The exact cause of Parkinson’s is unknown but researchers know that it is a result of the loss of cells in various parts of the brain, including one portion that produces dopamine, a neurotransmitter that is essential for being able to move in a coordinated way. The loss of dopamine causes the tremors often associated with the condition. There currently is no cure for Parkinson’s but researchers and laboratory animals around the world are working to give it a solid KO. Research with rats and mice showed that dopamine was instrumental in controlling walking and other voluntary movements, and that a depletion of this neurotransmitter impaired movement.
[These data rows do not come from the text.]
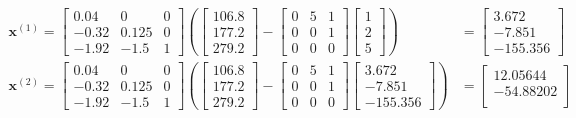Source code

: \documentclass[]{article}
\begin{document}
\begin{align*}
    \mathbf{x}^{(1)} = \begin{bmatrix}
        0.04 & 0 & 0\\
        -0.32 & 0.125 & 0\\
        -1.92 & -1.5 & 1
    \end{bmatrix} \left(\begin{bmatrix}
        106.8\\
        177.2\\
        279.2
    \end{bmatrix} - \begin{bmatrix}
        0 & 5 & 1\\
        0 & 0 & 1\\
        0 & 0 & 0
    \end{bmatrix}\begin{bmatrix}
        1\\
        2\\
        5
    \end{bmatrix}\right)
    &=
    \begin{bmatrix}
        3.672\\
        -7.851\\
        -155.356
    \end{bmatrix}\\
    \mathbf{x}^{(2)} = \begin{bmatrix}
        0.04 & 0 & 0\\
        -0.32 & 0.125 & 0\\
        -1.92 & -1.5 & 1
    \end{bmatrix} \left(\begin{bmatrix}
        106.8\\
        177.2\\
        279.2
    \end{bmatrix} - \begin{bmatrix}
        0 & 5 & 1\\
        0 & 0 & 1\\
        0 & 0 & 0
    \end{bmatrix}\begin{bmatrix}
        3.672\\
        -7.851\\
        -155.356
    \end{bmatrix}\right)
    &=
    \begin{bmatrix}
        12.05644\\
        -54.88202\\

\end{bmatrix}
\end{align*}
\end{document}
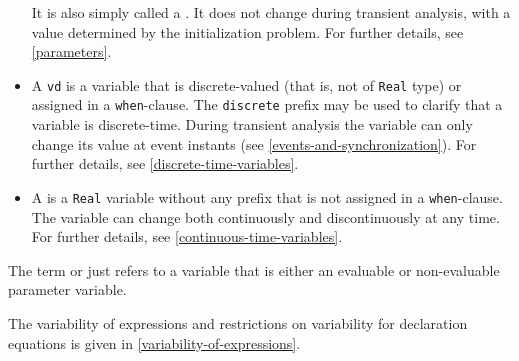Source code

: \begin{itemize}
  It is also simply called a .
  It does not change during transient analysis, with a value determined by the initialization problem.
  For further details, see \ref{parameters}.
\item
  A  \lstinline!vd! is a variable that is discrete-valued (that is, not of \lstinline!Real! type) or assigned in a \lstinline!when!-clause.
  The \lstinline!discrete! prefix may be used to clarify that a variable is discrete-time.
  During transient analysis the variable can only change its value at event instants (see \cref{events-and-synchronization}).
  For further details, see \ref{discrete-time-variables}.
\item
  A  is a \lstinline!Real! variable without any prefix that is not assigned in a \lstinline!when!-clause.
  The variable can change both continuously and discontinuously at any time.
  For further details, see \ref{continuous-time-variables}.
\end{itemize}

The term  or just  refers to a variable that is either an evaluable or non-evaluable parameter variable.

The variability of expressions and restrictions on variability for declaration equations is given in \cref{variability-of-expressions}.

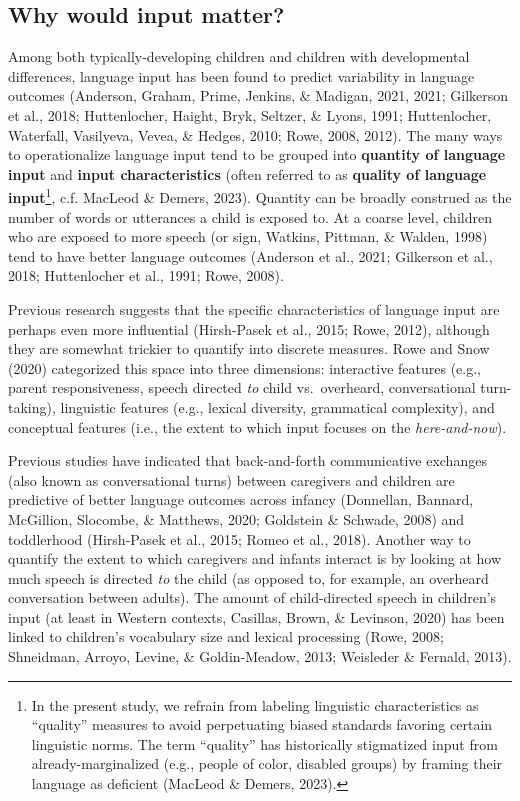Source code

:\documentclass[
  man]{apa6}
\begin{document}
\hypertarget{why-would-input-matter}{%
\subsection{Why would input matter?}\label{why-would-input-matter}}

Among both typically-developing children and children with developmental differences, language input has been found to predict variability in language outcomes (Anderson, Graham, Prime, Jenkins, \& Madigan, 2021, 2021; Gilkerson et al., 2018; Huttenlocher, Haight, Bryk, Seltzer, \& Lyons, 1991; Huttenlocher, Waterfall, Vasilyeva, Vevea, \& Hedges, 2010; Rowe, 2008, 2012). The many ways to operationalize language input tend to be grouped into \textbf{quantity of language input} and \textbf{input characteristics} (often referred to as \textbf{quality of language input}\footnote{In the present study, we refrain from labeling linguistic characteristics as ``quality'' measures to avoid perpetuating biased standards favoring certain linguistic norms. The term ``quality'' has historically stigmatized input from already-marginalized (e.g., people of color, disabled groups) by framing their language as deficient (MacLeod \& Demers, 2023).}, c.f. MacLeod \& Demers, 2023). Quantity can be broadly construed as the number of words or utterances a child is exposed to. At a coarse level, children who are exposed to more speech (or sign, Watkins, Pittman, \& Walden, 1998) tend to have better language outcomes (Anderson et al., 2021; Gilkerson et al., 2018; Huttenlocher et al., 1991; Rowe, 2008).

Previous research suggests that the specific characteristics of language input are perhaps even more influential (Hirsh-Pasek et al., 2015; Rowe, 2012), although they are somewhat trickier to quantify into discrete measures. Rowe and Snow (2020) categorized this space into three dimensions: interactive features (e.g., parent responsiveness, speech directed \emph{to} child vs.~overheard, conversational turn-taking), linguistic features (e.g., lexical diversity, grammatical complexity), and conceptual features (i.e., the extent to which input focuses on the \emph{here-and-now}).

Previous studies have indicated that back-and-forth communicative exchanges (also known as conversational turns) between caregivers and children are predictive of better language outcomes across infancy (Donnellan, Bannard, McGillion, Slocombe, \& Matthews, 2020; Goldstein \& Schwade, 2008) and toddlerhood (Hirsh-Pasek et al., 2015; Romeo et al., 2018). Another way to quantify the extent to which caregivers and infants interact is by looking at how much speech is directed \emph{to} the child (as opposed to, for example, an overheard conversation between adults). The amount of child-directed speech in children's input (at least in Western contexts, Casillas, Brown, \& Levinson, 2020) has been linked to children's vocabulary size and lexical processing (Rowe, 2008; Shneidman, Arroyo, Levine, \& Goldin-Meadow, 2013; Weisleder \& Fernald, 2013).
\end{document}
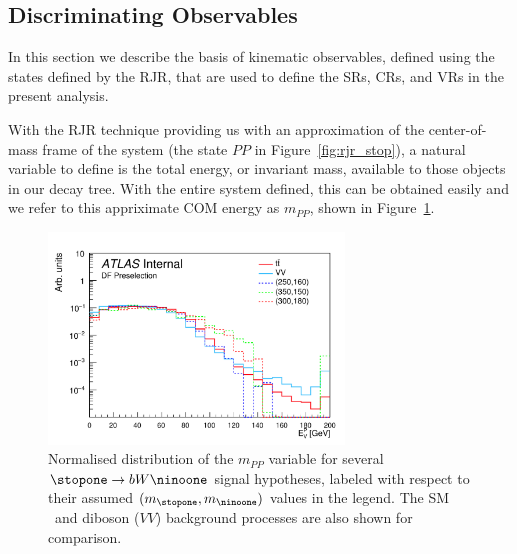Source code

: \FloatBarrier
%
%

\subsection{Discriminating Observables}
\label{sec:stop_variables}

In this section we describe the basis of kinematic observables, defined using the states defined
by the RJR, that are used to define the SRs, CRs, and VRs in the present analysis.

With the RJR technique providing us with an approximation of the center-of-mass frame of the
\stop system (the state $PP$ in Figure~\ref{fig:rjr_stop}), a natural variable to define is the
total energy, or invariant mass, available to those objects in our decay tree.
With the entire system defined, this can be obtained easily and we refer to this
appriximate COM energy as $m_{PP}$, shown in Figure~\ref{fig:rjr_mpp}.

\begin{figure}[!htb]
    \begin{center}
        \includegraphics[width=0.7\textwidth]{figures/search_stop2l/strategy/comp_plots/dfpresel_MDR}
        \caption{
            Normalised distribution of the $m_{PP}$ variable for several $\stopone \rightarrow b W \ninoone$
            signal hypotheses, labeled with respect to their assumed $(m_{\stopone}, m_{\ninoone})$ values in the
            legend.
            The SM \ttbar~and diboson ($VV$) background processes are also shown for comparison.
        }
        \label{fig:rjr_mpp}
    \end{center}
\end{figure}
In the 1980s, researchers working with monkeys were able to identify in the brain the area impacted by the disease. While researchers identified the location, they did not know how it was affected. Researchers discovered that lowered dopamine levels led to increased activity in the subthalamic nucleus (STN) which resulted in motor abnormalities in monkeys. They could relieve the Parkinson’s symptoms by interfering with the STN. This eventually led the way to deep brain stimulation (DBS), one method of treating Parkinson's disease. With DBS, a pacemaker is implanted that sends electrical impulses to the brain. In 2002, the Food and Drug Administration approved the use of DBS to help treat Parkinson’s.
Thanks to rodents and monkeys, we have been able to give the disease some hard body blows. Hopefully, we’ll be able to deliver the knock out punch.